Ryan, consider a different approach to come across more... less... well, some other way. Broad swings with the teacher club might not be the best way to earn sympathy from people who are also having to work more and make do with less.

J D R

July 1, 2009 - 3:00 pm EDT

You personally may not leave 'til 4, but I'll bet you're not the first out the door.

Are you reimbursed for any tutoring you do?

Some nights my parents worked at home into the evening, but certainly not every night. My Dad was an art teacher, so he got off easy, imho. My Mom taught English and Ancient History. Certainly the first few years she spent much time preparing, but after the first few years she had it down so home time was mostly grading papers. For clarity, she didn't start teacing until I was in 7th grade, so I was old enough to have been there to remember.

I conceded an hour for lunch was a too much - but most teachers also had at least one and in some cases two classes of prep time each day. To be fair, some were also assigned lunch duty.

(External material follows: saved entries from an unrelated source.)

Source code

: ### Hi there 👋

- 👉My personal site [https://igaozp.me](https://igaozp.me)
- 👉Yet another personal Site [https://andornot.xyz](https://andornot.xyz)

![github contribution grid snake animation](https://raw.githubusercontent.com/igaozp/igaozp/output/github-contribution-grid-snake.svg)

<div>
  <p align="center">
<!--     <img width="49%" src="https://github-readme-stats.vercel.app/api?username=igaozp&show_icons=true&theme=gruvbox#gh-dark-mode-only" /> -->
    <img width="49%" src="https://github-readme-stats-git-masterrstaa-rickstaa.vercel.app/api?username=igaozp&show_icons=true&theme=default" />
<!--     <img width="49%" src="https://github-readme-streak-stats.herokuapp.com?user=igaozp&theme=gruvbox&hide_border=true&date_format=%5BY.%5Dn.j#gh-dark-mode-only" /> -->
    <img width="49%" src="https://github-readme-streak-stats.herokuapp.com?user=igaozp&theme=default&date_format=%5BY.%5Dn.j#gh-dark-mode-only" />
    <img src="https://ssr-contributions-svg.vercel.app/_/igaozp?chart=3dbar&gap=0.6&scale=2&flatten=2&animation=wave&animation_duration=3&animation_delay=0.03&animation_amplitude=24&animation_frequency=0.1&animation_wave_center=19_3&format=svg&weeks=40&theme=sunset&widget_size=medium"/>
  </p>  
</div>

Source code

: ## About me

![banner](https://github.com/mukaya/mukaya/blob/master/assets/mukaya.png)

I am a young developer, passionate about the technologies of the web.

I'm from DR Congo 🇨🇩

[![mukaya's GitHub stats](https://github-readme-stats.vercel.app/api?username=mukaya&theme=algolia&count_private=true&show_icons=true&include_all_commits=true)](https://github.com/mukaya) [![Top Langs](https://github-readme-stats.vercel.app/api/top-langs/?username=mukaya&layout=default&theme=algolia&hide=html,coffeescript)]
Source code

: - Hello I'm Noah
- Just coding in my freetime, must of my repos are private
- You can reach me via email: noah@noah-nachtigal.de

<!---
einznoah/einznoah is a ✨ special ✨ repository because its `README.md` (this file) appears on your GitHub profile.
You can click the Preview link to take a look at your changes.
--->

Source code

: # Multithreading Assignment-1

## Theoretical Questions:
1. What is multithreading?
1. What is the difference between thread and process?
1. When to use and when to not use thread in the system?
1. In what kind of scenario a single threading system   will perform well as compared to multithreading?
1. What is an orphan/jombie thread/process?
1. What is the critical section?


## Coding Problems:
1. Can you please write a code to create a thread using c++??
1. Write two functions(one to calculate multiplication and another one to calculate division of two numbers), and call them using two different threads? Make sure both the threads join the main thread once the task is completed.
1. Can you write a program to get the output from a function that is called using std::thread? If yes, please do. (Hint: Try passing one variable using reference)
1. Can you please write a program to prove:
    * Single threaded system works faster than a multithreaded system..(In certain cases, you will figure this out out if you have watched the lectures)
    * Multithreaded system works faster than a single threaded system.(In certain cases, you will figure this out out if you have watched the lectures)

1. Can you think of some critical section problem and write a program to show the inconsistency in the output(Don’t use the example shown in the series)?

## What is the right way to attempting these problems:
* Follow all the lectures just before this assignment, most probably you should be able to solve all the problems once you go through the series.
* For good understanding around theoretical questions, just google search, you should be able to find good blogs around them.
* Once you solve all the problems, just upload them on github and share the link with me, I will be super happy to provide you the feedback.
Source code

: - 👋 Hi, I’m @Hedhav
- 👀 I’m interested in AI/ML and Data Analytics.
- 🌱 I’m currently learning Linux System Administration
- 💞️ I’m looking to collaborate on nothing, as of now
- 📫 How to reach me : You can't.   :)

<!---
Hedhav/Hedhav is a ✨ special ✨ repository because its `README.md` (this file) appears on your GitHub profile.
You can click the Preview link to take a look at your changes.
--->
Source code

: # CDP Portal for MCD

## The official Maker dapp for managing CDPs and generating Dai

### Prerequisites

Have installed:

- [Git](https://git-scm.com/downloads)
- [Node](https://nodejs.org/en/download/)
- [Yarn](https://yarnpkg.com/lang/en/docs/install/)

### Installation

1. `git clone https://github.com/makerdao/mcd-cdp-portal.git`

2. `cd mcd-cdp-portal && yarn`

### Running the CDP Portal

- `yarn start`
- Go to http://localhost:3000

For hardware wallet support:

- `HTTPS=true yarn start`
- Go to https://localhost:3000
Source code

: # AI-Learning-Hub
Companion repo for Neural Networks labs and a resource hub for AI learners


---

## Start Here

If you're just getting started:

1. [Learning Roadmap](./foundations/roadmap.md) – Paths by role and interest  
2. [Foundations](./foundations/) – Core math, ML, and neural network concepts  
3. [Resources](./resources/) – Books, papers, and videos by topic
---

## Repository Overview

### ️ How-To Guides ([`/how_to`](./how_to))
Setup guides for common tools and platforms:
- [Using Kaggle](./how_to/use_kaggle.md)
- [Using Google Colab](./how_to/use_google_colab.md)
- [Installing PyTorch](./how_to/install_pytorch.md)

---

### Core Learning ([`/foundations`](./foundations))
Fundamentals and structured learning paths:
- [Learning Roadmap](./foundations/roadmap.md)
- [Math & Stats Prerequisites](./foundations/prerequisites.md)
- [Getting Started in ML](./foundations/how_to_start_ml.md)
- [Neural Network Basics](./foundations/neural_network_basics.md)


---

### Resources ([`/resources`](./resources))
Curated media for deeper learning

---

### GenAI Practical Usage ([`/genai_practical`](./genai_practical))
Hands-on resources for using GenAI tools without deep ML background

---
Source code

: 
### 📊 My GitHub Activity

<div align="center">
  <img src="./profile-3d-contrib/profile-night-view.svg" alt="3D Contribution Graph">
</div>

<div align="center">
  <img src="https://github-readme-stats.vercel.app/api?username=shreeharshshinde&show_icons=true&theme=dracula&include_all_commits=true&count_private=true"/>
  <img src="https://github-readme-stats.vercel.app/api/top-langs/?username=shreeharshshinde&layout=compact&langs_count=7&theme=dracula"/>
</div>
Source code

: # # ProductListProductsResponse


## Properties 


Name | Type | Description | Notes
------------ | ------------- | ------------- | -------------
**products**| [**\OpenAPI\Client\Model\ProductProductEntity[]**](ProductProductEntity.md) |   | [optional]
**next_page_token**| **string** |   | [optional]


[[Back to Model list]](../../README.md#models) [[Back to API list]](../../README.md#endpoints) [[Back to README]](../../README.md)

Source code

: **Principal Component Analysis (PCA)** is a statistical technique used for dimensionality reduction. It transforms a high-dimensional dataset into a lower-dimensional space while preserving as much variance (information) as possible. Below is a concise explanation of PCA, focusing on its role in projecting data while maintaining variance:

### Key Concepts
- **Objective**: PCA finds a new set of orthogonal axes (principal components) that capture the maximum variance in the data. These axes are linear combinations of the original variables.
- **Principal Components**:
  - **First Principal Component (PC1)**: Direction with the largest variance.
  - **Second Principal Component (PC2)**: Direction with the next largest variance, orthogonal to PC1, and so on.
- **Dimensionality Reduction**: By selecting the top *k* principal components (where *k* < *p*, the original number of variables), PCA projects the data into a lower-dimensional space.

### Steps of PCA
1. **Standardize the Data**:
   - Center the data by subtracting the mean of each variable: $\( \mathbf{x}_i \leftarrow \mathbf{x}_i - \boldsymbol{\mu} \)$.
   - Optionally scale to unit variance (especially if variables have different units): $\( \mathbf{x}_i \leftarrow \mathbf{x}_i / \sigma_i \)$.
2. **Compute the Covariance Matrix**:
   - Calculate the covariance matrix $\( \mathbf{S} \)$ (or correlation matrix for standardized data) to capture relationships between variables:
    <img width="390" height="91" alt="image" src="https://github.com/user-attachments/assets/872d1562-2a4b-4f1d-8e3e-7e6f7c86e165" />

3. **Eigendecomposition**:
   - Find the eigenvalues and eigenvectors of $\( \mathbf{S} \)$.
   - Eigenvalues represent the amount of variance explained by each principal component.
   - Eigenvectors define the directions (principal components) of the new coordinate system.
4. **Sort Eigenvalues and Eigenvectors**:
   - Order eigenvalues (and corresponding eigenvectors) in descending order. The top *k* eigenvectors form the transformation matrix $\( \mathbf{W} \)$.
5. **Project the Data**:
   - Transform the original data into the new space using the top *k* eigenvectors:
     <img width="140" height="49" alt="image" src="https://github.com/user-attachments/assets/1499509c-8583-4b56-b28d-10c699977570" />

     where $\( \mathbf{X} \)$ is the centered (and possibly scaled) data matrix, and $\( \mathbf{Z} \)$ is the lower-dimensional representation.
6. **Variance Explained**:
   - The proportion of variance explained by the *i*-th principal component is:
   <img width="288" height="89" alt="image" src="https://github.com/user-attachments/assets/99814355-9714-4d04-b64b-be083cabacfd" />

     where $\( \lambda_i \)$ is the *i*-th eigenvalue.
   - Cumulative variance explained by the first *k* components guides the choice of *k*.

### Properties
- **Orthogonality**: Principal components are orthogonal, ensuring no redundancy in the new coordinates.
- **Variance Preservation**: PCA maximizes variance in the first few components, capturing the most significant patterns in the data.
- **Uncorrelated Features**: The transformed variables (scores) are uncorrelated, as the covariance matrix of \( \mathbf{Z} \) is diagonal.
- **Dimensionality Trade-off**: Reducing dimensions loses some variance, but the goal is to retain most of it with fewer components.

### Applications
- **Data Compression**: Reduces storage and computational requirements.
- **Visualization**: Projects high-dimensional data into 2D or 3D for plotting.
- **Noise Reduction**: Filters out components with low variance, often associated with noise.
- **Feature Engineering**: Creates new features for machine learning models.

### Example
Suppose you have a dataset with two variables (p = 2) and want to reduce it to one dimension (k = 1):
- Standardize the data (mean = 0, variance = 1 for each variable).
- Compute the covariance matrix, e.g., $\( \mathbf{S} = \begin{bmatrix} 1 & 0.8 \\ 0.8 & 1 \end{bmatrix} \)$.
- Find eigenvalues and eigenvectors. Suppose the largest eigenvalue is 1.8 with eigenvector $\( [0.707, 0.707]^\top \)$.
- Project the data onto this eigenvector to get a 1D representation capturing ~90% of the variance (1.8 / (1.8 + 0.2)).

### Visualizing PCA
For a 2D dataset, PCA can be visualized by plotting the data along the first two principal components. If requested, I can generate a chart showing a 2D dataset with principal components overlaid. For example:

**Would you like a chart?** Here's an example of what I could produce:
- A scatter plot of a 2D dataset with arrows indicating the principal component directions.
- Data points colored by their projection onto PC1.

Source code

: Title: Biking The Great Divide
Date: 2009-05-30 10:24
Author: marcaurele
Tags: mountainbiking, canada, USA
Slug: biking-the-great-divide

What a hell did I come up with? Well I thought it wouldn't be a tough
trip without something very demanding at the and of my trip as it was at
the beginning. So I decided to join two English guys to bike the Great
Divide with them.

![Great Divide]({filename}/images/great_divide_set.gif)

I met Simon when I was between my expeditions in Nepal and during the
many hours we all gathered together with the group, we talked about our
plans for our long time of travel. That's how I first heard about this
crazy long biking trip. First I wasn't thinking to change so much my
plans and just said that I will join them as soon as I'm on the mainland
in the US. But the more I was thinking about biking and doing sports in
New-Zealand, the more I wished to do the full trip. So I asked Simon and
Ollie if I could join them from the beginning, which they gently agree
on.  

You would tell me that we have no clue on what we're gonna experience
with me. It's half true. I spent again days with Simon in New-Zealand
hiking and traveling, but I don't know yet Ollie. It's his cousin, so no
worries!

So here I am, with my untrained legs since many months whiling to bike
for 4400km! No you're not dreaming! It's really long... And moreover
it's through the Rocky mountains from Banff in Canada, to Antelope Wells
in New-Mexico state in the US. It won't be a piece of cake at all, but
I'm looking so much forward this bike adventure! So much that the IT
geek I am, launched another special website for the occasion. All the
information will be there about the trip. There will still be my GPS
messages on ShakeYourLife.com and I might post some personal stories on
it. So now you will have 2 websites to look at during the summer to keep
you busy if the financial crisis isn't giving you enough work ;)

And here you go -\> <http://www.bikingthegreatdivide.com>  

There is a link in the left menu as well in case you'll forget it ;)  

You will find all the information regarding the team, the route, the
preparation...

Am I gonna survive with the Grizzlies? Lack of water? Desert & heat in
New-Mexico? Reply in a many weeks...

You have not addressed the 180 day schedule (plus a few "teacher days).

mighty1

July 23, 2009 - 3:04 pm EDT

This is a lucky person to have any free time during their school day. I have to be at work by 7:30. I have no break during the day. My lunch time is spent at the same table my students are sitting at. One day a week they leave for music, art, gym and computers. During this time, I meet with the other teachers in my grade to hopefully plan for the following week. Often, we end up doing other school related things and have to plan on our own time after work or on the weekends. Sometimes, we are compensated for tutoring after school, but not always. When students are struggling you just help, without expecting reimbursement. I love my job, but I am tired of people telling me I have it easy. During the summer, I plan for the next year. I take classes that teach me how to better help the students and most of the time I pay for these classes. If you took my pay and compared it to the $5 per hour a babysitter makes, multiply that by the number of students in the class, times the number of hours worked (only the time the students are present) you would come out with about (5 x 30 x6 ) $1800 per day. With the teacher pay cuts in NC, I am living just above the poverty level for a family of 4 and I have a Master's degree and you expect me to give your child the best I possibly can. There is a problem with this.

Lakeshia

July 1, 2009 - 9:29 am EDT

More teacher whine -

Ryan Monson

July 1, 2009 - 10:59 am EDT

I didn't know that pointing out false statements in an article was concidered whining. Could you explain what part of the counterpoint was whiny?

zeus80

July 1, 2009 - 9:43 am EDT

Ryan, excellent letter! And right away I recall a statement attributed to Benjamin Franklin: "An investment in knowledge pays the best interest." And Derek Bok reportedly said: "If you think education is costly, try ignorance."

DaveW

July 1, 2009 - 12:47 pm EDT

Everybody attended school and therefore thinks they know everything a teacher does. Most have no idea. My last paid day was June 16. I have been to my school at least a couple of hours each day since just to keep from getting too far behind and have to kill myself getting ready for next year. Also, I did not join NCAE since as stated earlier it is under the NEA umbrella. Due to this as a former member I was paying National as well as State dues. I am now a member of Professional Educators of North Carolina which I pay a fee one time to only a STATE WIDE organization.
As for Ryan's letter it was right on time. For those of you that think teachers get too many breaks, go back and thank one for your ability to read Davenport's column and for being able to use your computer.By the way it would not be an unreasonable idea to pay teachers for 11 months.

truth

July 1, 2009 - 12:59 pm EDT

Your annual salary can be divvied up to be paid all 12 months. It's totally your choice. Please stop this lie that you are forced to be without pay for 3 months of the year.